▶ [Texte retenu]
____________

En mars-avril 2021, la tension monte à la frontière russo-ukrainienne. Les soldats russes s’y massent en grand nombre : près de 100 000, selon le décompte de l’Union européenne (1). Certains observateurs annoncent une invasion imminente de Moscou dans le but d’annexer les territoires du Sud-Est ukrainien tenus, depuis 2014, par les forces indépendantistes ayant proclamé les républiques populaires de Donetsk et de Lougansk (DNR et LNR).
La Russie dément, assurant que ces manœuvres ne sont nullement menaçantes, dénonce l’intensification des tirs ukrainiens visant la DNR et la LNR et finit, après plusieurs semaines, par ordonner le retrait progressif de ses troupes de la frontière vers les lieux de leur déploiement permanent.
En Europe, c’est le soulagement. On a l’impression d’être passé tout près d’une guerre d’envergure. Le conflit qui crépite dans le Donbass depuis 2014 ne va pas s’embraser. Du moins, pas cette fois-ci. Sera-t-il, pour autant, réglé prochainement ? Rien n’est moins sûr.

____________

▶ [Informations fournies]
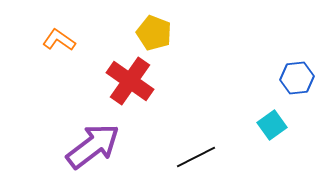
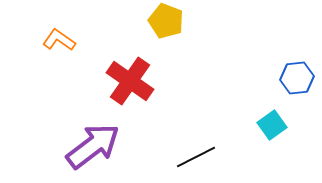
yellow pentagon: moved 12 px right, 12 px up
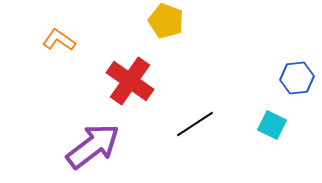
cyan square: rotated 28 degrees counterclockwise
black line: moved 1 px left, 33 px up; rotated 6 degrees counterclockwise
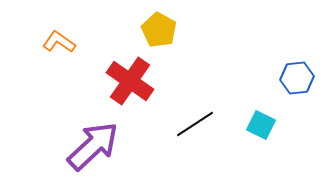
yellow pentagon: moved 7 px left, 9 px down; rotated 8 degrees clockwise
orange L-shape: moved 2 px down
cyan square: moved 11 px left
purple arrow: rotated 6 degrees counterclockwise
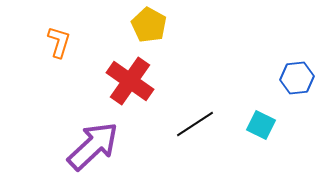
yellow pentagon: moved 10 px left, 5 px up
orange L-shape: rotated 72 degrees clockwise
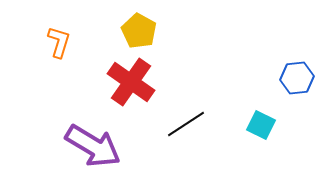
yellow pentagon: moved 10 px left, 6 px down
red cross: moved 1 px right, 1 px down
black line: moved 9 px left
purple arrow: rotated 74 degrees clockwise
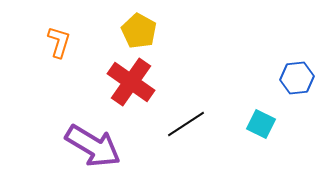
cyan square: moved 1 px up
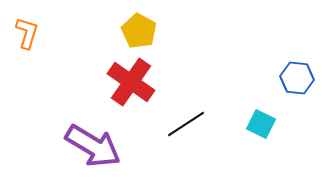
orange L-shape: moved 32 px left, 9 px up
blue hexagon: rotated 12 degrees clockwise
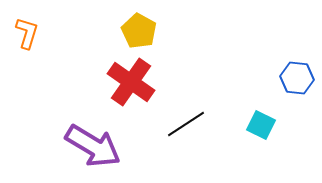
cyan square: moved 1 px down
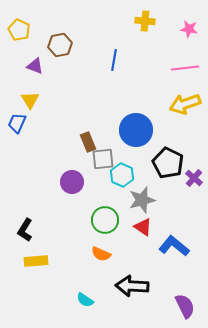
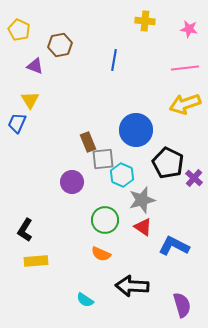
blue L-shape: rotated 12 degrees counterclockwise
purple semicircle: moved 3 px left, 1 px up; rotated 10 degrees clockwise
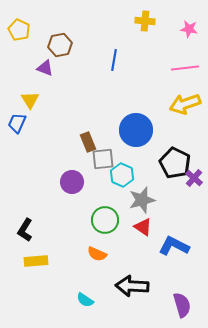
purple triangle: moved 10 px right, 2 px down
black pentagon: moved 7 px right
orange semicircle: moved 4 px left
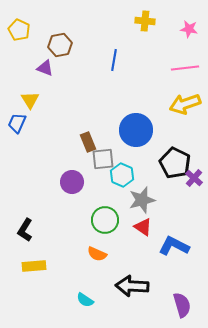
yellow rectangle: moved 2 px left, 5 px down
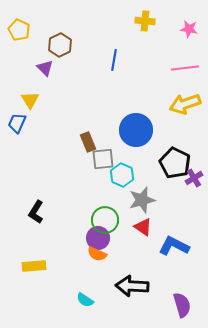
brown hexagon: rotated 15 degrees counterclockwise
purple triangle: rotated 24 degrees clockwise
purple cross: rotated 18 degrees clockwise
purple circle: moved 26 px right, 56 px down
black L-shape: moved 11 px right, 18 px up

____________

▶ [Exercices à faire]
a - Répondez à ces questions sur le texte consacré à la frontière russo-ukrainienne :
(i) Combien de soldats russes se massent à la frontière selon le décompte de l'Union européenne ?
(ii) Quelles républiques populaires les forces indépendantistes ont-elles proclamées ?
(iii) Depuis quelle année le conflit crépite-t-il dans le Donbass ?
b - Restituez le passage du texte sur la frontière russo-ukrainienne qui s'ouvre sur les mots « La Russie dément, assurant » et se referme sur « n’est moins sûr. ».
c - Donnez la suite du texte sur la tension à la frontière russo-ukrainienne, à partir de là où il s'arrête.

▶ [Réponses par exercice]
a -
(i) Près de 100 000.
(ii) Les républiques populaires de Donetsk et de Lougansk (DNR et LNR).
(iii) Depuis 2014.

b -
La Russie dément, assurant que ces manœuvres ne sont nullement menaçantes, dénonce l’intensification des tirs ukrainiens visant la DNR et la LNR et finit, après plusieurs semaines, par ordonner le retrait progressif de ses troupes de la frontière vers les lieux de leur déploiement permanent.
En Europe, c’est le soulagement. On a l’impression d’être passé tout près d’une guerre d’envergure. Le conflit qui crépite dans le Donbass depuis 2014 ne va pas s’embraser. Du moins, pas cette fois-ci. Sera-t-il, pour autant, réglé prochainement ? Rien n’est moins sûr.

c -
La confrontation entre les régions du Sud-Est et le nouveau pouvoir central issu de la révolution de l’EuroMaïdan (novembre-février 2014) éclate dès le printemps 2014. Rapidement, elle prend de l’ampleur et se transforme en une vraie guerre qui, à ce jour, n’est toujours pas achevée (2).
Les hostilités continuent quand bien même elles auraient dû prendre fin dès 2015, avec la signature des accords de Minsk-2, paraphés par les deux parties au conflit sous l’égide de trois garants : la France, l’Allemagne et la Russie. Ces accords prévoient l’arrêt des combats et une feuille de route en treize points comprenant l’établissement du dialogue et l’échange de prisonniers, l’amnistie pour les combattants-indépendantistes, la reprise par Kiev du contrôle des frontières, ou encore une réforme constitutionnelle de l’Ukraine afin de doter les régions d’une large autonomie.
Les accords permettent, certes, de mettre fin à la phase la plus meurtrière ; les combats baissent d’intensité, mais le règlement politique, lui, n’a connu aucune avancée depuis six ans, la feuille de route n’étant pas appliquée.
Pourquoi piétine-t-on ainsi ? Il semble que la cause de ces atermoiements réside dans le désaccord fondamental qui oppose Kiev aux sécessionnistes sur la nature même du conflit.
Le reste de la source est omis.